International Corporate Bank vs. Gueco (351 SCRA 516)


10 Dec
FACTS:
The respondents obtained a loan from the petitioner to purchase a motor vehicle (car). The
respondents defaulted in payment of installments. A civil case was filed by the petitioner which
resulted later into negotiations in lowering the remaining unpaid balance from P184,000.00 to
P150,000.00, detaining the car until payment thereof. Respondent delivered a managers check
but petitioner insisted on the signing of Joint Motion to Dismiss, still holding the motor vehicle.

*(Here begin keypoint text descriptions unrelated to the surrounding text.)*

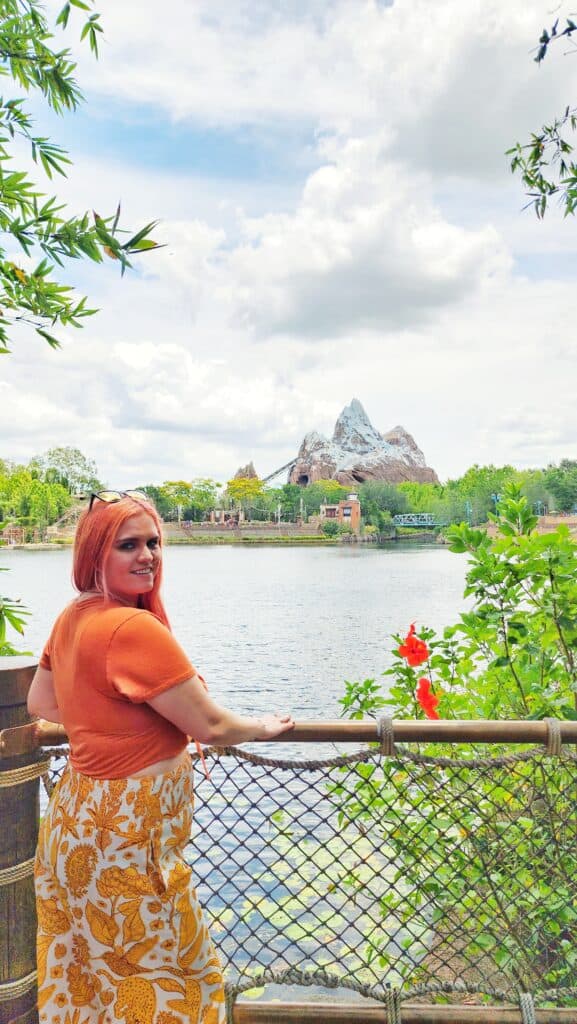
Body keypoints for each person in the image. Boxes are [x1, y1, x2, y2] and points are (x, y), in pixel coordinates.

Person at [27, 490, 294, 1024]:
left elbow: (42, 702)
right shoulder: (133, 629)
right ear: (93, 554)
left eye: (153, 542)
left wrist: (114, 717)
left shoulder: (74, 617)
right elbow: (213, 726)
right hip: (130, 839)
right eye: (128, 545)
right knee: (175, 980)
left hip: (74, 827)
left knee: (90, 979)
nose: (147, 555)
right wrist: (264, 726)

Respondent initiated civil action for damages before MTC but the case was dismissed for lack of
merit. On appeal to RTC, the decision of MTC was reversed ordering herein petitioners to
indemnify the respondents. The Court of Appeals likewise affirmed the decision of the RTC.
ISSUE:
Whether or not the respondents are entitled of indemnification for damages.
RULING:
NO. Petitioners act of requiring respondents to sign the Joint Motion to Dismiss can not be said to
be a deliberate attempt on the part of petitioner to renege on the compromise agreement of the
parties. The law presumes good faith. In fact, the act of petitioner bank in lowering the debt of
respondent from P184,000.00 to P150,000.00 is indicative of its good faith and sincere desire to
settle the case.
The decision of the Court of Appeals affirming the decision of the RTC was set aside.
Respondents were ordered to pay the original obligation amounting to P150,000.00 to the
petitioner upon surrender or cancellation of the managers check in the latters possession,
afterwhich, petitioner is to return the subject motor vehicle in good working condition.